→ **PROVIDED DATA**:
##############################
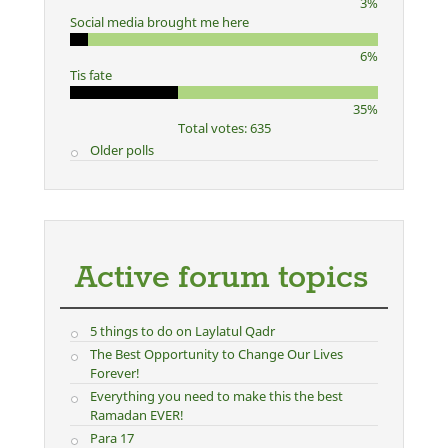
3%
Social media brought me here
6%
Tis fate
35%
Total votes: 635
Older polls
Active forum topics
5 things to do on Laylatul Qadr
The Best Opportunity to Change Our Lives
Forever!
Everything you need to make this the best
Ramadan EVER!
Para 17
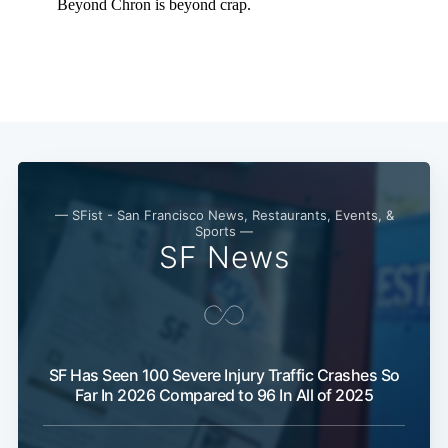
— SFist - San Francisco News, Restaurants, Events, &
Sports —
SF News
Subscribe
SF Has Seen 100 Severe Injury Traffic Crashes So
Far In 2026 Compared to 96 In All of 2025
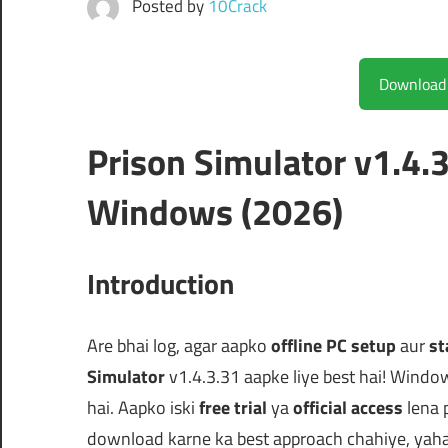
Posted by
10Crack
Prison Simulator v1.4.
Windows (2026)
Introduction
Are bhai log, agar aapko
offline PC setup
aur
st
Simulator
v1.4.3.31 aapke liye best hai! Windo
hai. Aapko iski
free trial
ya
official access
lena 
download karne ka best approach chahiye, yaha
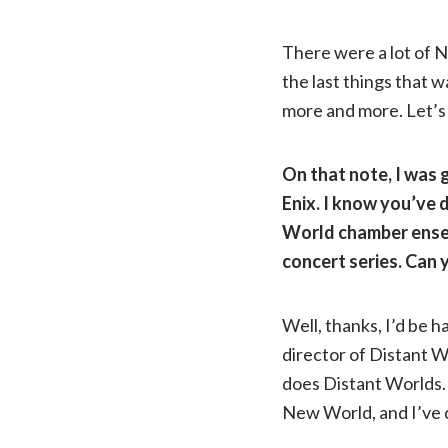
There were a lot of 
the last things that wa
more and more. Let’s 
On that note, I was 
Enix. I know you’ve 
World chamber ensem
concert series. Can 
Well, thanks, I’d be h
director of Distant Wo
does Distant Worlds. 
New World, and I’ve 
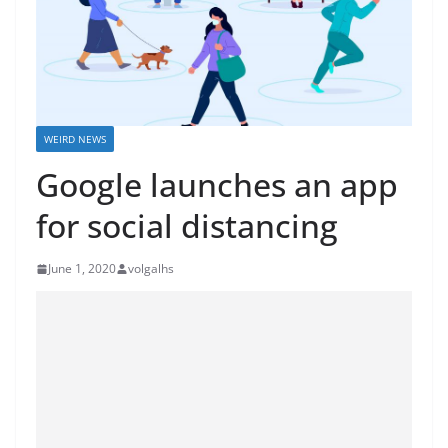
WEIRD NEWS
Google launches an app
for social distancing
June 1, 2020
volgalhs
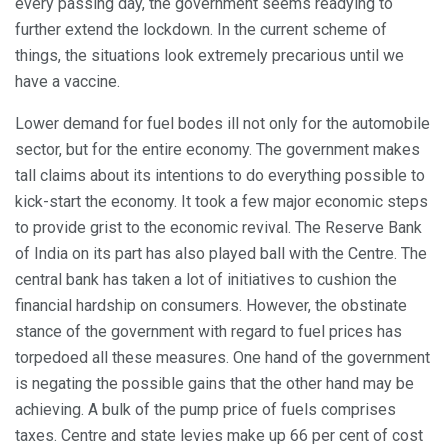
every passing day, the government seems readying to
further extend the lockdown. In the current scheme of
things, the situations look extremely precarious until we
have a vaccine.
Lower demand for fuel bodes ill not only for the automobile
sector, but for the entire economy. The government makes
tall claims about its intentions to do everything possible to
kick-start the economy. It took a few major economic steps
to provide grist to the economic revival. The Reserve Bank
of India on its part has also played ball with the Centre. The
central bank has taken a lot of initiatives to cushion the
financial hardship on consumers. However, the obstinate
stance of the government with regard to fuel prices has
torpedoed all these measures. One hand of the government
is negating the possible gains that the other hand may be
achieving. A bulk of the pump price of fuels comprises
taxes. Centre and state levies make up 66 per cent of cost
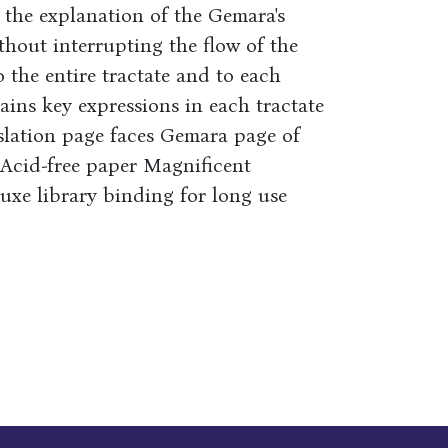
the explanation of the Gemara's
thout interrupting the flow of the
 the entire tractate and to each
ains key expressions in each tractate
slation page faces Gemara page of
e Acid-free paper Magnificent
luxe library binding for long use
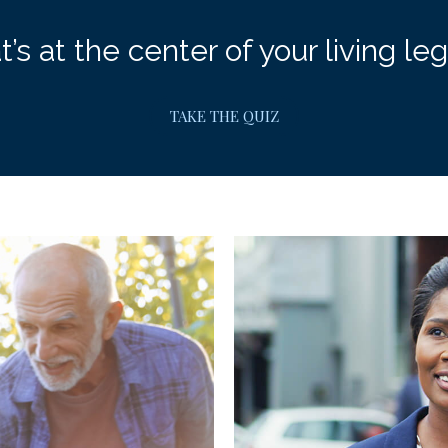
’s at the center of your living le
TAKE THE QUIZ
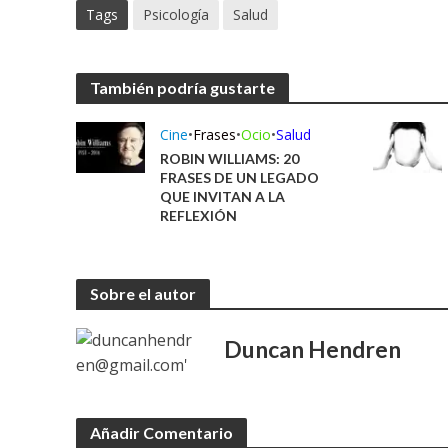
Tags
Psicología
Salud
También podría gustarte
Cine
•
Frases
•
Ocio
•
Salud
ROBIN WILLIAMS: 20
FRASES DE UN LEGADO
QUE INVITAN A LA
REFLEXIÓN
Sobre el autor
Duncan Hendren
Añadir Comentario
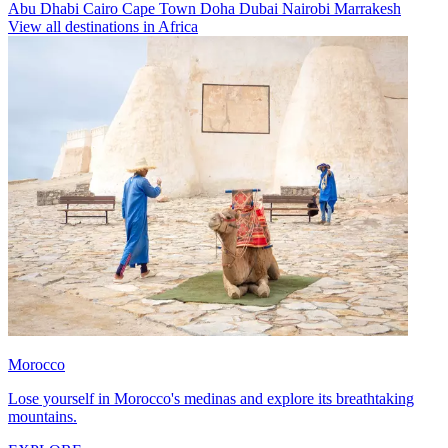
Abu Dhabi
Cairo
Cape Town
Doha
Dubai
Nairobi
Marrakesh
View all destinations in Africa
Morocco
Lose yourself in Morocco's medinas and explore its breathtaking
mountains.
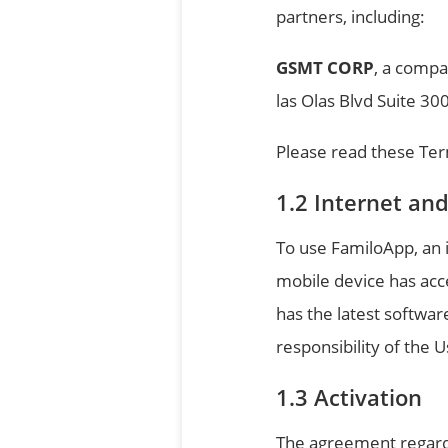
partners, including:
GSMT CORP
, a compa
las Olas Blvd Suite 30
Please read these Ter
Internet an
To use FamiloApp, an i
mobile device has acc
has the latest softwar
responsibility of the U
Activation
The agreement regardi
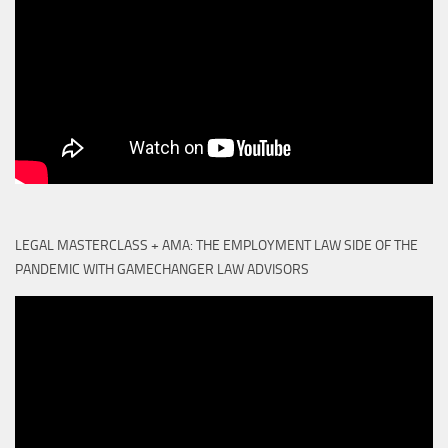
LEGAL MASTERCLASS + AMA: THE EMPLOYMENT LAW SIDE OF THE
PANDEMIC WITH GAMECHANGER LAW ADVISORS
##############################
→ **TASK DESCRIPTION**: Give the lines above as a numbered list, leaving out any blank lines and the pictures.

→ **EXERCISE RESPONSE**:
1. 3%
2. Social media brought me here
3. 6%
4. Tis fate
5. 35%
6. Total votes: 635
7. Older polls
8. Active forum topics
9. 5 things to do on Laylatul Qadr
10. The Best Opportunity to Change Our Lives
11. Forever!
12. Everything you need to make this the best
13. Ramadan EVER!
14. Para 17
15. — SFist - San Francisco News, Restaurants, Events, &
16. Sports —
17. SF News
18. Subscribe
19. SF Has Seen 100 Severe Injury Traffic Crashes So
20. Far In 2026 Compared to 96 In All of 2025
21. Posted by
22. 10Crack
23. Prison Simulator v1.4.
24. Windows (2026)
25. Introduction
26. Are bhai log, agar aapko
27. offline PC setup
28. aur
29. st
30. Simulator
31. v1.4.3.31 aapke liye best hai! Windo
32. hai. Aapko iski
33. free trial
34. ya
35. official access
36. lena 
37. download karne ka best approach chahiye, yaha
38. There were a lot of 
39. the last things that wa
40. more and more. Let’s 
41. On that note, I was 
42. Enix. I know you’ve 
43. World chamber ensem
44. concert series. Can 
45. Well, thanks, I’d be h
46. director of Distant Wo
47. does Distant Worlds. 
48. New World, and I’ve 
49. WEIRD NEWS
50. Google launches an app
51. for social distancing
52. June 1, 2020
53. volgalhs
54. every passing day, the government seems readying to
55. further extend the lockdown. In the current scheme of
56. things, the situations look extremely precarious until we
57. have a vaccine.
58. Lower demand for fuel bodes ill not only for the automobile
59. sector, but for the entire economy. The government makes
60. tall claims about its intentions to do everything possible to
61. kick-start the economy. It took a few major economic steps
62. to provide grist to the economic revival. The Reserve Bank
63. of India on its part has also played ball with the Centre. The
64. central bank has taken a lot of initiatives to cushion the
65. financial hardship on consumers. However, the obstinate
66. stance of the government with regard to fuel prices has
67. torpedoed all these measures. One hand of the government
68. is negating the possible gains that the other hand may be
69. achieving. A bulk of the pump price of fuels comprises
70. taxes. Centre and state levies make up 66 per cent of cost
71. the explanation of the Gemara's
72. thout interrupting the flow of the
73.  the entire tractate and to each
74. ains key expressions in each tractate
75. slation page faces Gemara page of
76. e Acid-free paper Magnificent
77. luxe library binding for long use
78. ’s at the center of your living le
79. TAKE THE QUIZ
80. Tags
81. Psicología
82. Salud
83. También podría gustarte
84. Cine
85. •
86. Frases
87. •
88. Ocio
89. •
90. Salud
91. ROBIN WILLIAMS: 20
92. FRASES DE UN LEGADO
93. QUE INVITAN A LA
94. REFLEXIÓN
95. Sobre el autor
96. Duncan Hendren
97. Añadir Comentario
98. Abu Dhabi
99. Cairo
100. Cape Town
101. Doha
102. Dubai
103. Nairobi
104. Marrakesh
105. View all destinations in Africa
106. Morocco
107. Lose yourself in Morocco's medinas and explore its breathtaking
108. mountains.
109. partners, including:
110. GSMT CORP
111. , a compa
112. las Olas Blvd Suite 30
113. Please read these Ter
114. Internet an
115. To use FamiloApp, an i
116. mobile device has acc
117. has the latest softwar
118. responsibility of the U
119. Activation
120. The agreement regardi
121. LEGAL MASTERCLASS + AMA: THE EMPLOYMENT LAW SIDE OF THE
122. PANDEMIC WITH GAMECHANGER LAW ADVISORS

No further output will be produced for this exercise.